Brazilian historical house

The House of Ulhôa Cintra (Casa de Ulhôa Cintra), also known as the House of Minister (Casa dos Ministérios) is a historic residence in Caçapava do Sul, Rio Grande do Sul, Brazil. It was built in the middle of the 19th century and was a meeting place of figures associated with the Ragamuffin War; it notably housed the printing press of their newspaper, O Povo. It was subsequently owned by José Pinheiro de Ulhôa Cintra and his family. The house is in a simple Portuguese colonial style, and covers 435 m2. Casa de Ulhôa Cintra was listed as a historic structure by the Historic and Artistic Heritage Institute of Rio Grande do Sul in 1994.

==Location==

The House of Ulhôa Cintra is located on the corner of Rua 7 de Setembro and Rua Borges de Medeiros. It is one of many historic structures that surround the broad public plaza surrounded the Parish Church of Our Lady of the Assumption (Igreja Matriz Nossa Senhora Da Assunção).

==History==

The House of Ulhôa Cintra is associated with the Ragamuffin War, a Republican uprising in Rio Grande do Sul. The conflict began in 1835 and only ended in 1845. The mansion once housed the typographic works of O Povo, the official newspaper of the Ragamuffin revolution. 116 of the 160 issues of the newspaper were printed at the house. The Farroupilhas, supporters of the Ragamuffin War, called the house the Casa de Reunião, or meeting house. The house became the residence of Ulhôa Cintra and his family after the end of the Ragamuffin War. It was later used to exhibit films and house a small museum, but its successive owners made few alterations to the house, and it retains many of its original details.

==Structure==

The House of Ulhôa Cintra is a single-story house built in the late Portuguese colonial style; it is typical of other houses built in the first half of the 19th century in Brazil. It has a tiled hipped roof with eaves and a simple cymatium. The house sits above, but in close alignment to the street. It has two doors, each accessed by steps. There are four sash windows at the front of the building, and two to the side. All have internal shutters of wood. An ornate relief, probably the coat-of-arms of the Cintra family, is above window level in the middle of the north façade. The house has a rectangular floor plan and covers 435 m2.

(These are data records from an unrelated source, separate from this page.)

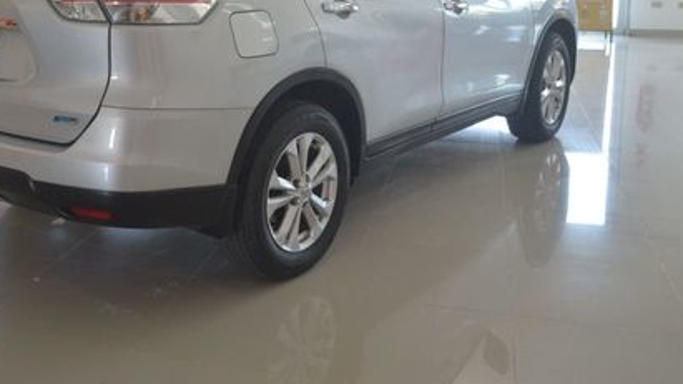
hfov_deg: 45.7
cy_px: 57
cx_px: 228
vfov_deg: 26.4
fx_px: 797
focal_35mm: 44
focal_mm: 18
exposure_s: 1/160
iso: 500
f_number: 3.5
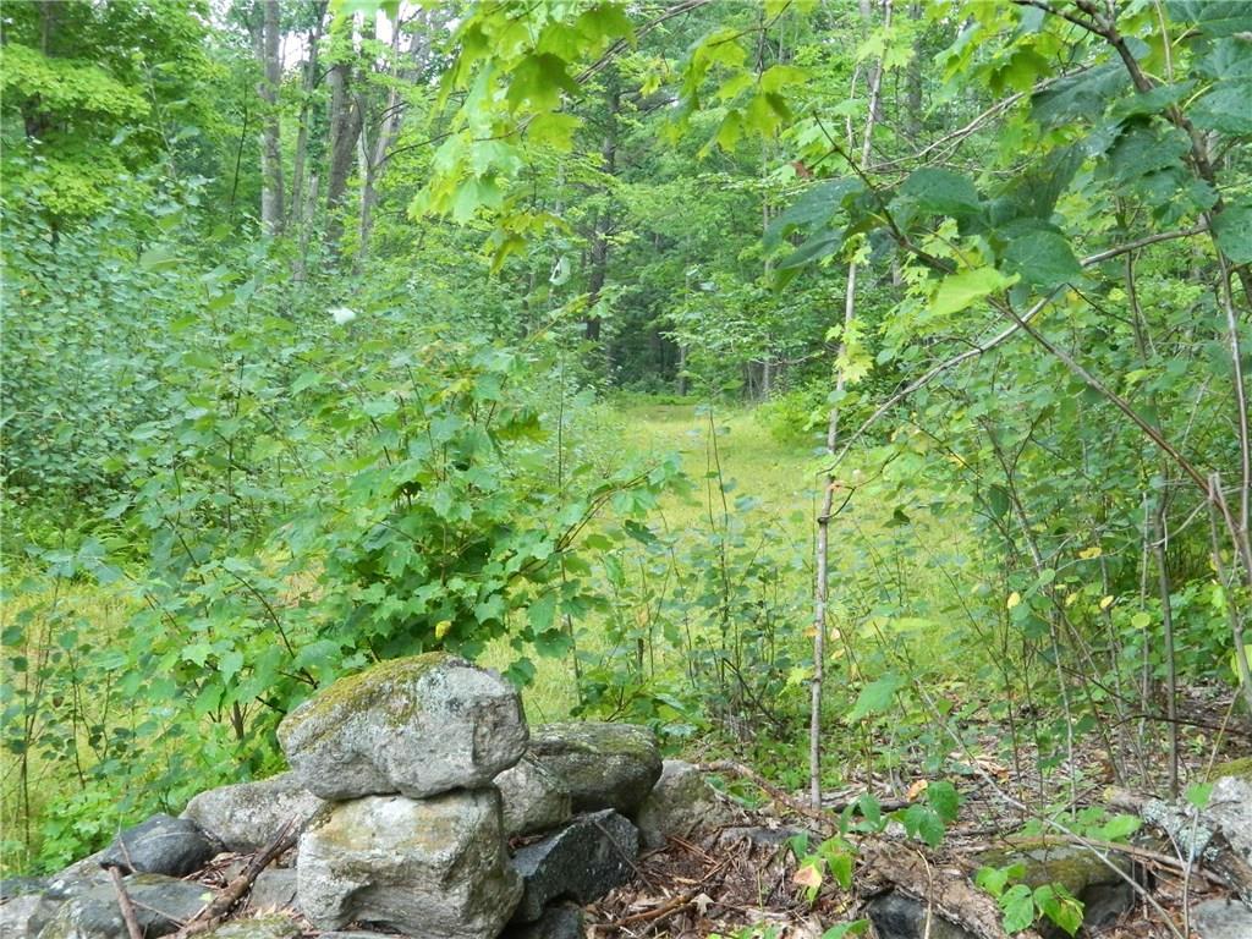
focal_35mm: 57
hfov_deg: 33.8
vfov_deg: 25.7
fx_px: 2062
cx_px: 626
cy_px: 470
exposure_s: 1/50
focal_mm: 10.2
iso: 400
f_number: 3.8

Casa de Ulhôa Cintra is in advanced state of disrepair, and is unused due to a partial roof collapse.

==Protected status==

Casa de Ulhôa Cintra was listed as a historic structure by the Historic and Artistic Heritage Institute of Rio Grande do Sul (Instituto do Patrimônio Histórico e Artístico do Estado) (IPHAE) in 1994.

==Access==

Casa de Ulhôa Cintra is not open to the public and may not be visited.